Symington to Causewayend
Leaving the A73 just north-west of Symington, the road follows its own course for a short distance, before meeting the main A702, Edinburgh to Abington, South Lanarkshire road. This short section of road is narrow and often congested as it passes through the small village of Symington.
Causewayend to Cambuswallace
This section of the road follows the course of the A702 for approximately 3 miles through the town of Biggar. The main square in the centre of Biggar was previously a large market place, with slightly unruly traffic conditions. But following an increase in traffic along this route it has been extensively re-developed, to allow for a more distinct and clear flow of traffic, with parking and a tree-lined side avenue for local access.
Cambuswallace to Kaimrig End
Just north of Biggar, the road re-gains its own route. Passing over some regularly flooded moorland, it enters the picturesque village of Skirling before ascending onto some higher moorland. This section of road is notorious for accidents as it is high, has poor weather and is very winding.
Kaimrig End to Blyth Bridge
This is the last section of A72, where it is the secondary route on another primary road. It shares this 6 mile section with the A701. Just south of Blyth Bridge, it meets with the A721 which connects the western Scottish Borders towns of Peebles and Galashiels with the M8 at Newhouse. Less than a mile after this junction, it leaves the course of the A701. This junction of the A72 and A701 at Blyth Bridge is very dangerous for travellers heading north as it is a fork junction which approaches the A72 from a higher position and on a very sharp bend.
Blyth Bridge to Galashiels
From here, the road follows its own course for the next 25 miles.
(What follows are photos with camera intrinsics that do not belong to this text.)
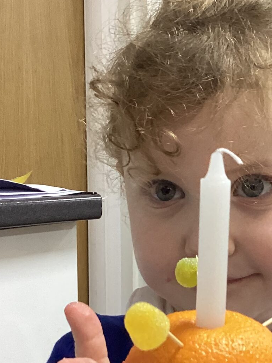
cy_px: 244
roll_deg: -1.6
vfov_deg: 25.2
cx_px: 260
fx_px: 807
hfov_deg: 18.7
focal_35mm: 77
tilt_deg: -7.5
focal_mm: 3.3
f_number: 2.4
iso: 200
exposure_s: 1/50
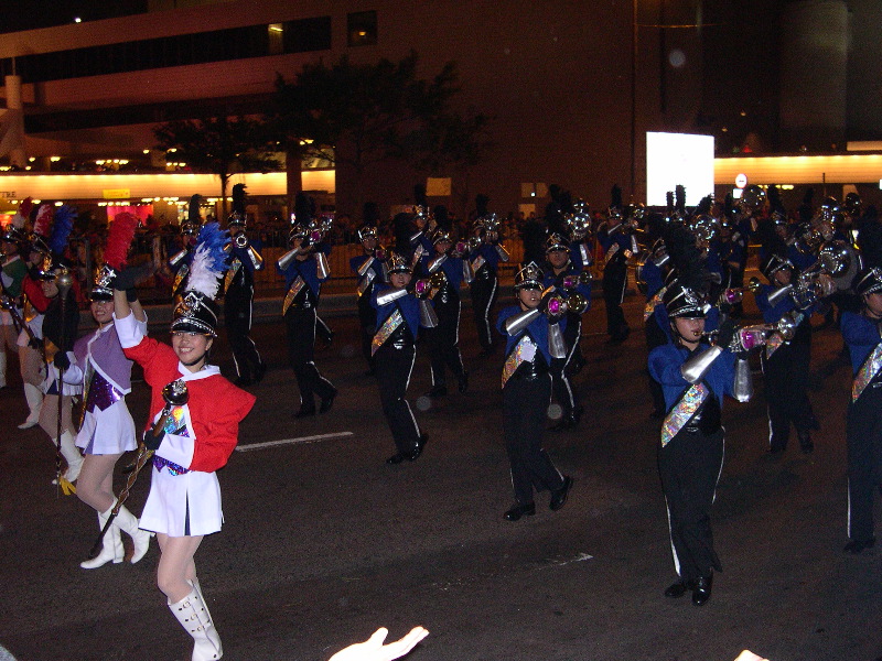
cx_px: 441
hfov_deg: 49.0
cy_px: 330
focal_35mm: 38
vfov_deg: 37.7
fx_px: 968
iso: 400
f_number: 2.8
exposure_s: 1/60
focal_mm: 8
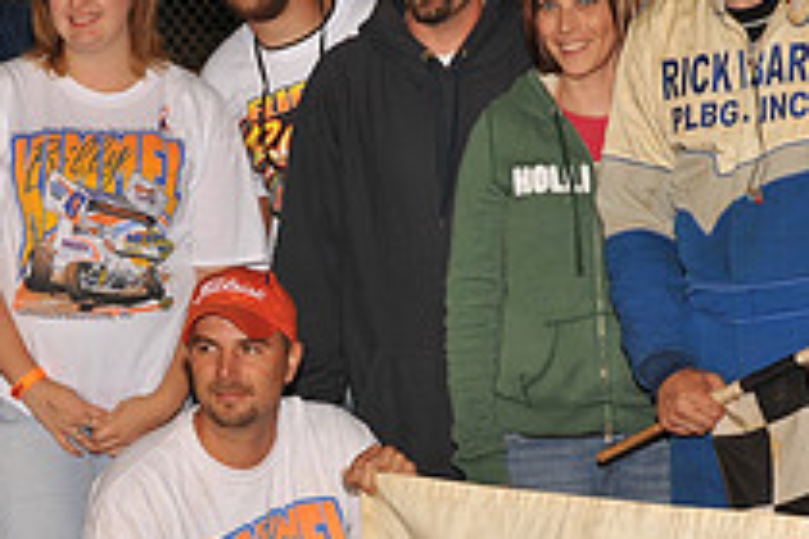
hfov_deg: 9.3
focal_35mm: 221
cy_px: 454
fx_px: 4966
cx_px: 331
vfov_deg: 6.2
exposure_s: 1/250
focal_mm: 80
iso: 500
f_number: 6.3
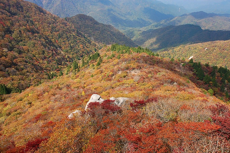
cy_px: 76
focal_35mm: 27
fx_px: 172
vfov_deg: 47.9
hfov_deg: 67.4
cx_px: 115
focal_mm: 18
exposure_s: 1/250
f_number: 8
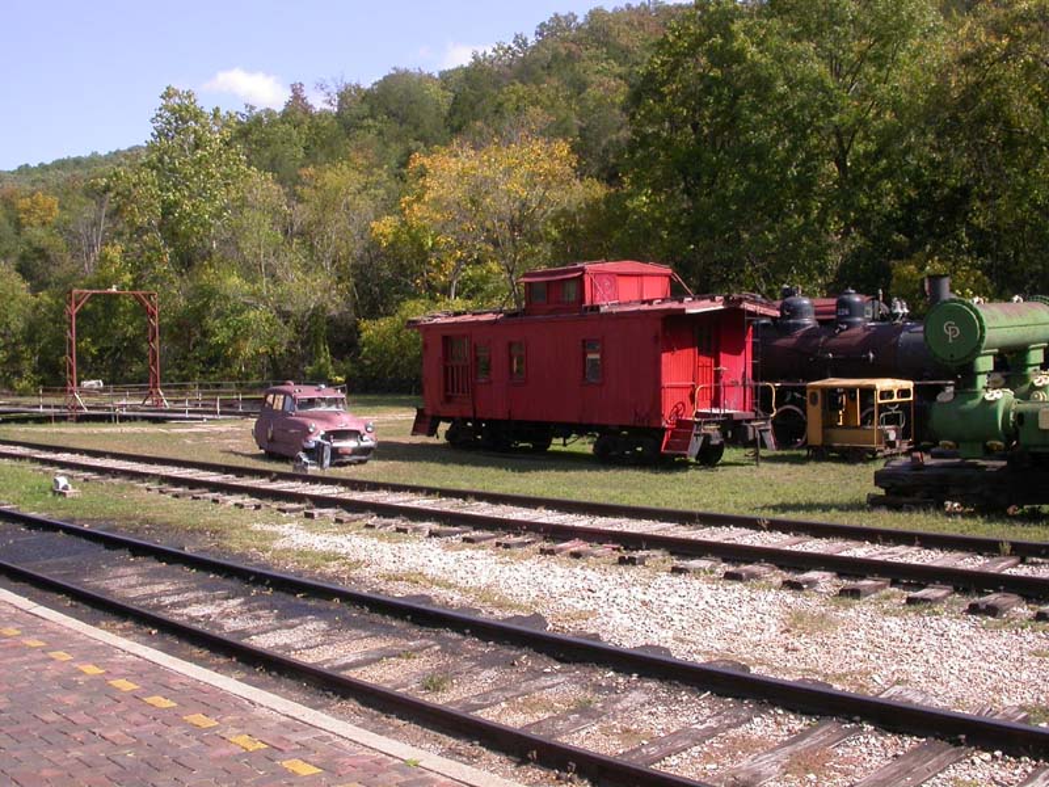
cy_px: 394
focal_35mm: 38
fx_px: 1152
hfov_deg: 49.0
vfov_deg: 37.7
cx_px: 524
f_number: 6.7
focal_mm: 7.85
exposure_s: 1/220
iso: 100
It ascends a high plateau on a very narrow and winding, but picturesque section, before descending into the valley of the River Tweed at Stobo. It will almost parallel the course of the River Tweed for the remainder of its journey south to Galashiels.
It passes through the pretty market town of Peebles and then on through Innerleithen and Walkerburn towards Galashiels. It comes to an end at a junction with the A7, which leads on to the Galashiels Ring Road.